Consignes à suivre:
A – Dans l'extrait sur Ayrault et Mauroy, recopiez tout ce qui va de « Mais cependant, en » jusqu'à « le collaborateur méprisé. ».
B – Répondez à ces questions sur l'extrait consacré à Ayrault et Mauroy :
(i) De quelle ville Jean-Marc Ayrault a-t-il été le premier magistrat ?
(ii) Qui Mitterrand a-t-il désigné à Matignon en 1988 ?
(iii) Outre « Rougeot de Lille », quel surnom donnait-on à Mauroy ?

Extrait:
Jean-Marc Ayrault a été nommé à la tête du gouvernement, et par voie de conséquence, on l’a compris, Martine Aubry a décidé de ne pas en être. Et ce qui amène à établir certains parallèles, par exemple avec 1981, pour un François Hollande aimant à imiter François Mitterrand, « à se comparer à lui, à poser en François II ». Mais les commentateurs et les communicants le précèdent désormais, et quand il nomme Jean-Marc Ayrault à Matignon, il est vrai, c’est aussitôt le nom de Pierre Mauroy qui vient « sur les lèvres et les plumes », pour reprendre l’analyse récente d’Eric Zemmour.
Parce qu’ils sont ou ont été tous deux, premiers magistrats de deux grandes villes, Nantes pour l’un, et Lille pour l’autre, et qu’ils ont su réveiller leurs belles cités provinciales endormies. Mais cependant, la comparaison s’arrête là. Car Mauroy, le « Rougeot de Lille », ou encore « Gros Quinquin » comme on le surnommait, le froid et massif nordiste, était l’incarnation de cette « gauche des corons et des anciennes cités ouvrières », dont il fit souvent fermer les usines. Tandis qu’Ayrault fut surtout l’élu d’une ville bourgeoise, à l’électorat plutôt « bo-bo » provincial, venue de cette démocratie chrétienne de l’Ouest, passée progressivement à gauche après mai 68. En 1981, Mauroy était récompensé pour avoir donné à Mitterrand les clefs du PS, son « ouvriérisme lyrique » incarnant à la perfection, « la campagne à gauche toute » de 1981. Mitterrand ne finassait pas dans le choix de ses premiers ministres, et quand il fera campagne au centre, en 1988, il désignera Rocard à Matignon.
Mais cependant, en 2012, Ayrault n’aura pas donné le parti, ni le groupe parlementaire à Hollande. Son soit-disant modèle « social-démocrate », un peu à l’allemande, comme on dit pour le flatter, ne résume absolument pas la campagne d’Hollande. Au contraire, une fois sorti vainqueur de la primaire socialiste, Hollande aura infléchi sa campagne à gauche, vers Martine Aubry, ou Arnaud de Montebourg, qui avaient été ses rivaux les plus coriaces (à commencer durant ses années où il fut secrétaire général). Et il est vrai, c’est en cela que même la comparaison avec François Fillon, n’est la plus adéquate, si terne, mais aussi si peu velléitaire et relativement docile, Monsieur Personne, devenu le collaborateur méprisé.

Fiches de données:

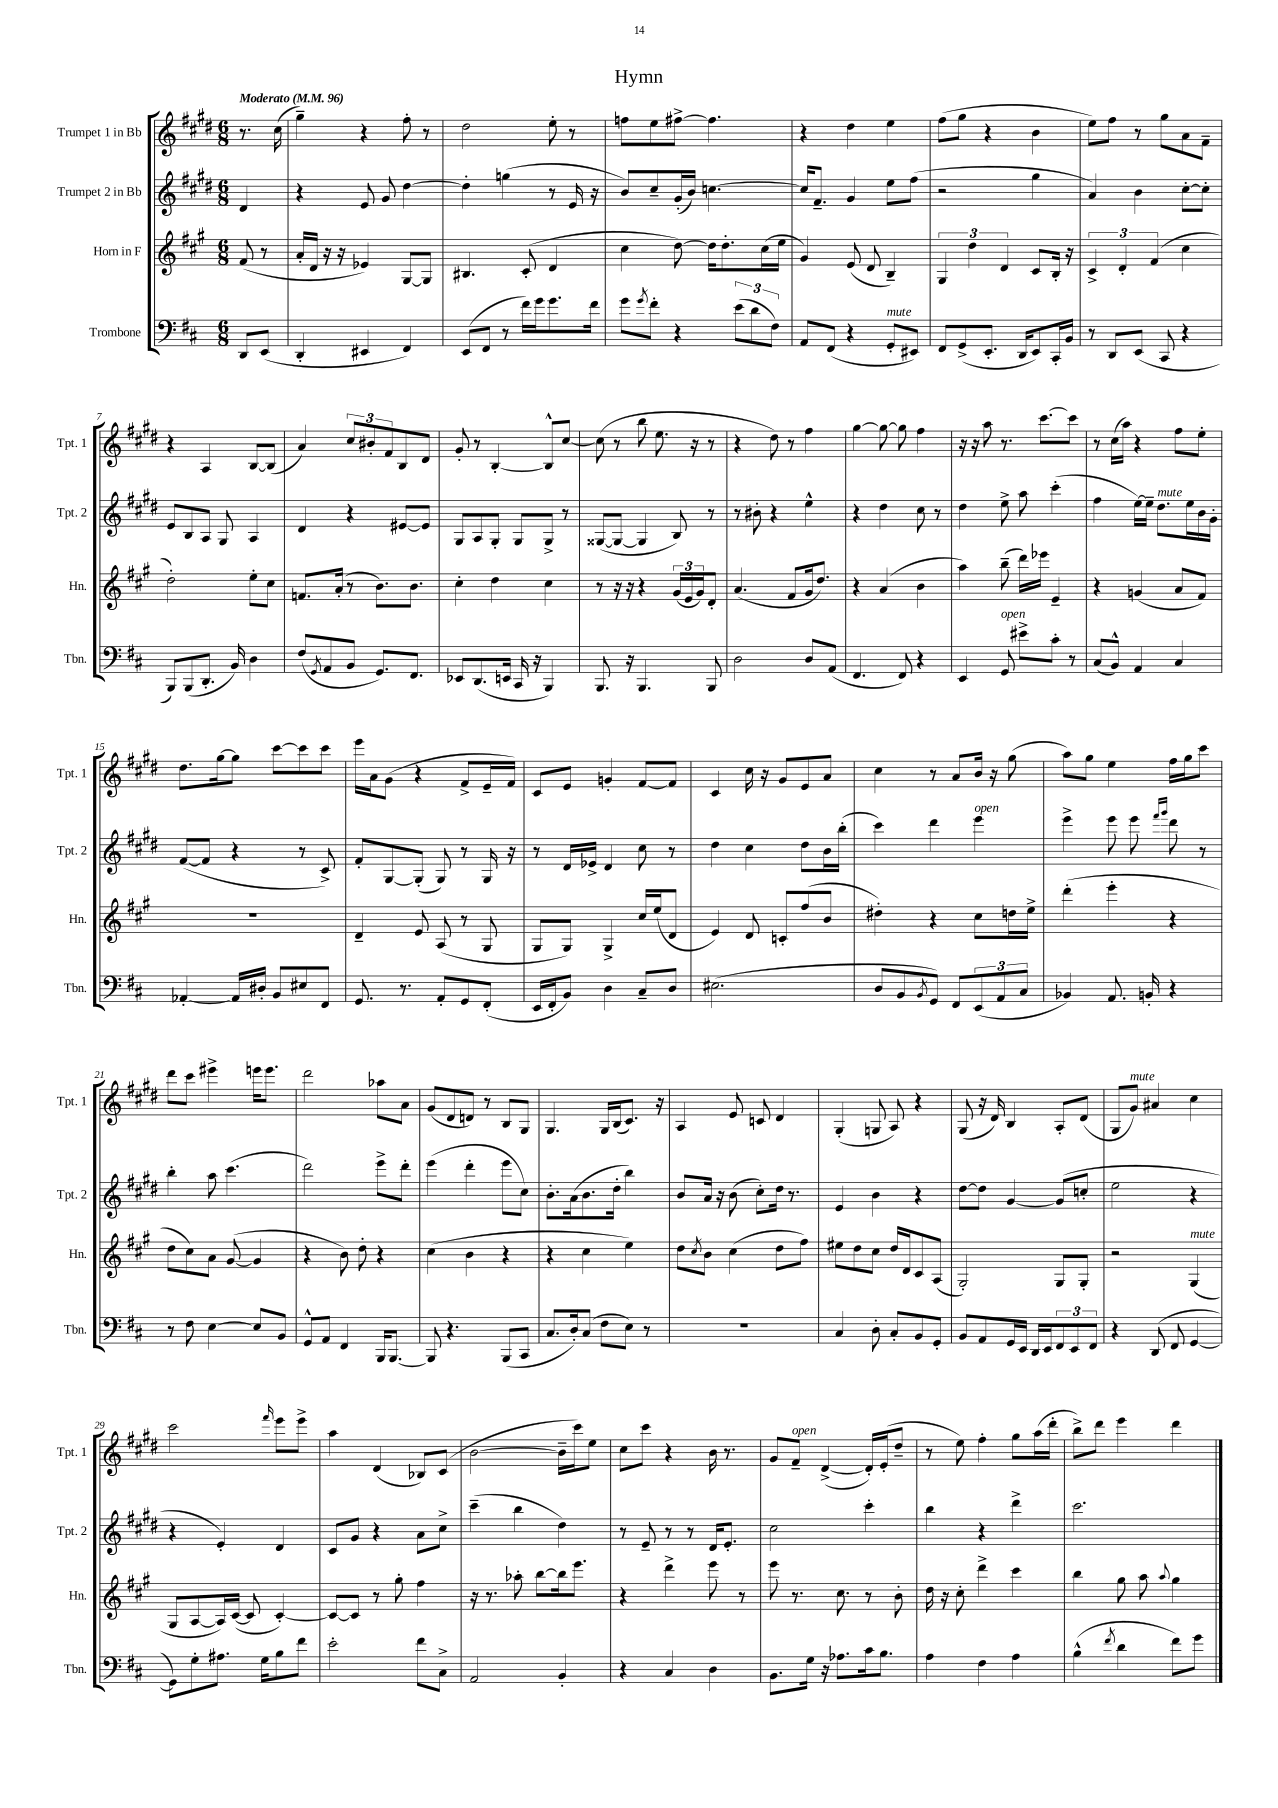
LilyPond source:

\header { title = "Hymn" }
<<
\new StaffGroup <<
\new Staff = "s0" \with { instrumentName = "Trumpet 1 in Bb" shortInstrumentName = "Tpt. 1" } {
    \clef treble \key e \major \numericTimeSignature \time 6/8 \partial 4 \tempo "Moderato" 4 = 96
    r8. cis''16( |
    gis''4--) r4 fis''8-. r8 |
    dis''2 e''8-. r8 |
    f''8 e''8 fis''8~-> fis''4. |
    r4 dis''4 e''4 |
    fis''8( gis''8 r4 b'4 |
    e''8) fis''8 r8 gis''8 a'8 fis'8-- |
    r4 a4 b8~ b8( |
    a'4) \tuplet 3/2 { cis''8 bis'8-. fis'8 } b8 dis'8 |
    gis'8-. r8 b4~-. b8-^ cis''8~ |
    cis''8( r8 b''8 e''8. r16 r8 |
    r4 dis''8) r8 fis''4 |
    gis''4~ gis''8~ gis''8 fis''4 |
    r16 r16 a''8 r8. cis'''8.~ cis'''8 |
    r8 cis''16( a''16) r4 fis''8 e''8-. |
    dis''8. gis''16~ gis''8 cis'''8~ cis'''8 cis'''8 |
    e'''16 a'16 gis'8( r4 fis'8-> e'16-- fis'16) |
    cis'8 e'8 g'4-. fis'8~ fis'8 |
    cis'4 cis''16 r16 gis'8 e'8 a'8 |
    cis''4 r8 a'8 b'16 r16 gis''8( |
    a''8) gis''8 e''4 fis''16 gis''16 cis'''8 |
    dis'''8 cis'''8 eis'''4-> e'''16 e'''8. |
    dis'''2 aes''8 a'8 |
    gis'8( dis'8 d'8) r8 b8 gis8 |
    gis4. gis16 b16( cis'8.) r16 |
    a4 e'8 c'8 dis'4 |
    gis4-.( g8 a8) r4 |
    gis8( r16 dis'16) b4 a8-. dis'8( |
    gis8 gis'8^\markup { \italic "mute" }) ais'4 cis''4 |
    cis'''2 \grace { fis'''16 } e'''8 e'''8-> |
    a''4 dis'4( bes8) cis'8( |
    b'2~ b'16-- cis'''16) e''8 |
    cis''8 cis'''8 r4 b'16 r8. |
    gis'8 fis'8--^\markup { \italic "open" } dis'4~->( dis'16-.) e'16-.( dis''8-- |
    r8 e''8) fis''4-. gis''8 a''16( dis'''16-. |
    b''8->) dis'''8 e'''4 dis'''4 \bar "|." |
}
\new Staff = "s1" \with { instrumentName = "Trumpet 2 in Bb" shortInstrumentName = "Tpt. 2" } {
    \clef treble \key e \major \numericTimeSignature \time 6/8 \partial 4
    dis'4 |
    r4 e'8 gis'8 dis''4~ |
    dis''4-. g''4( r8 e'16 r16 |
    b'8) cis''8-- gis'16-.( b'16) c''4.~ |
    c''16 fis'8.-- gis'4 e''8 fis''8( |
    r2 gis''4 |
    a'4) b'4 cis''8~-. cis''8-. |
    e'8 b8 a8 gis8 a4 |
    dis'4 r4 eis'8~ eis'8 |
    gis8 a8 gis8-. gis8 gis8-> r8 |
    gisis8~( gisis8~ gisis4 b8) r8 |
    r8 bis'8-. r4 e''4-^ |
    r4 dis''4 cis''8 r8 |
    dis''4 e''8-> a''8 cis'''4-.( |
    fis''4 e''16~) e''16-- dis''8.^\markup { \italic "mute" } e''16 b'16 gis'16-. |
    fis'8~( fis'8 r4 r8 cis'8->) |
    fis'8-. gis8~ gis8-.( gis8) r8 gis16 r16 |
    r8 dis'16 ees'16-> dis'4 cis''8 r8 |
    dis''4 cis''4 dis''8 b'16 b''16-.( |
    cis'''4) dis'''4 e'''4^\markup { \italic "open" } |
    e'''4-> e'''8 e'''8 \grace { fis'''16 gis'''16 } dis'''8 r8 |
    b''4-. a''8 cis'''4.( |
    dis'''2) e'''8-> dis'''8-. |
    e'''4( dis'''4-. e'''8 cis''8) |
    b'8.-. a'16( b'8. dis''16-. b''4) |
    b'8 a'16 r16 b'8( cis''8-.) dis''16 r8. |
    e'4 b'4 r4 |
    dis''8~ dis''8 gis'4~ gis'8( c''8-. |
    e''2 r4 |
    r4 e'4-.) dis'4 |
    cis'8 gis'8 r4 a'8 cis''8-> |
    cis'''4--( b''4 dis''4) |
    r8 e'8-- r8 r8 dis'16 e'8.-. |
    cis''2 cis'''4-. |
    b''4 r4 dis'''4-> |
    cis'''2. \bar "|." |
}
\new Staff = "s2" \with { instrumentName = "Horn in F" shortInstrumentName = "Hn." } {
    \clef treble \key a \major \numericTimeSignature \time 6/8 \partial 4
    fis'8( r8 |
    a'16-. d'16 r16 r16 ees'4) gis8~ gis8 |
    bis4. cis'8-.( d'4 |
    cis''4 d''8~) d''16 d''8.-. cis''16( e''16 |
    gis'4) e'8( d'8 b4--) |
    \tuplet 3/2 { gis4 d''4 d'4 } cis'8 b16-. r16 |
    \tuplet 3/2 { cis'4-> d'4-. fis'4( } cis''4 |
    d''2-.) e''8-. cis''8 |
    f'8. a'16-.( r8 b'8.) b'8. |
    cis''4-. d''4 cis''4 |
    r8 r16 r16 r4 \tuplet 3/2 { gis'16( e'16 gis'16) } d'8-. |
    a'4.( fis'8 gis'16 d''8.) |
    r4 a'4( b'4 |
    a''4) b''8--( d'''16) ees'''16 e'4-- |
    r4 g'4( a'8 fis'8) |
    R2. |
    d'4-- e'8 a8( r8 gis8 |
    gis8 gis8) gis4-> cis''16 e''16( d'8 |
    e'4) d'8 c'8-. fis''8( b'8 |
    dis''4-.) r4 cis''8 d''16 e''16-> |
    d'''4-.( e'''4-. r4 |
    d''8 cis''8) a'8 gis'8~( gis'4 |
    r4 b'8) d''8-. r4 |
    cis''4( b'4 r4 |
    r4 cis''4 e''4) |
    d''8 \acciaccatura { cis''8 } b'8 cis''4( d''8 fis''8) |
    eis''8 d''8 cis''8 d''16 d'16 cis'8 a8( |
    gis2-.) gis8 gis8-. |
    r2 gis4^\markup { \italic "mute" }( |
    gis8 a8~ a16) cis'16~( cis'8 cis'4~-.) |
    cis'8~ cis'8 r8 gis''8-. fis''4 |
    r16 r8. aes''8-. b''8~ b''16 e'''8. |
    r4 d'''4-> e'''8 r8 |
    e'''8 r8. cis''8. r8 b'8-. |
    d''16 r16 cis''8-. d'''4-> cis'''4 |
    b''4 gis''8 a''8 \appoggiatura { a''8 } gis''4 \bar "|." |
}
\new Staff = "s3" \with { instrumentName = "Trombone" shortInstrumentName = "Tbn." } {
    \clef bass \key d \major \numericTimeSignature \time 6/8 \partial 4
    d,8 e,8( |
    d,4-. eis,4 fis,4) |
    e,8( fis,8 r8 fis'16) g'16 g'8. fis'16 |
    g'8 \acciaccatura { g'8 } fis'8-. r4 \tuplet 3/2 { e'8( d'8 fis8) } |
    a,8 fis,8( r4 g,8-.^\markup { \italic "mute" } eis,8) |
    fis,8 g,8->( e,8.-. d,16 e,8) cis,16-. b,16 |
    r8 d,8 e,8( cis,8 r4 |
    b,,8) b,,8( d,8.-. b,16) d4 |
    fis8( \acciaccatura { g,8 } a,8 b,8 g,8.) fis,8. |
    ees,8 d,8.( e,16 cis,16 r16 b,,4) |
    b,,8. r16 b,,4. b,,8 |
    d2 d8 a,8( |
    fis,4. fis,8) r4 |
    e,4 g,8^\markup { \italic "open" } eis'8-> cis'8-. r8 |
    cis8( b,8-^) a,4 cis4 |
    aes,4~-. aes,16 dis16-. b,8 eis8 fis,8 |
    g,8. r8. a,8-. g,8 fis,8-.( |
    e,16 fis,16-. b,8) d4 cis8-- d8 |
    eis2.( |
    d8 b,8 \acciaccatura { b,8 } g,8) fis,8 \tuplet 3/2 { e,8( a,8 cis8 } |
    bes,4) a,8. b,16-. r4 |
    r8 fis8 e4~ e8 b,8 |
    g,8-^ a,8 fis,4 b,,16 b,,8.~ |
    b,,8 r4. b,,8( cis,8 |
    cis8. d16-.) cis8( fis8 e8) r8 |
    R2. |
    cis4 d8-. cis8-. b,8 g,8-. |
    b,8 a,8 g,16 e,16 d,16 e,16 \tuplet 3/2 { fis,8 e,8 fis,8 } |
    r4 d,8( fis,8 g,4~ |
    g,8) g8-. ais8. g16 b8 fis'8 |
    e'2-. fis'8 cis8-> |
    a,2 b,4-. |
    r4 cis4 d4 |
    b,8. g16 r16 aes8. cis'16 b8. |
    a4 fis4 a4 |
    b4-^( \acciaccatura { fis'8 } d'4 fis'8) g'8 \bar "|." |
}
>>
>>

Réponses par consigne:
A –
Mais cependant, en 2012, Ayrault n’aura pas donné le parti, ni le groupe parlementaire à Hollande. Son soit-disant modèle « social-démocrate », un peu à l’allemande, comme on dit pour le flatter, ne résume absolument pas la campagne d’Hollande. Au contraire, une fois sorti vainqueur de la primaire socialiste, Hollande aura infléchi sa campagne à gauche, vers Martine Aubry, ou Arnaud de Montebourg, qui avaient été ses rivaux les plus coriaces (à commencer durant ses années où il fut secrétaire général). Et il est vrai, c’est en cela que même la comparaison avec François Fillon, n’est la plus adéquate, si terne, mais aussi si peu velléitaire et relativement docile, Monsieur Personne, devenu le collaborateur méprisé.

B –
(i) Nantes.
(ii) Rocard.
(iii) « Gros Quinquin ».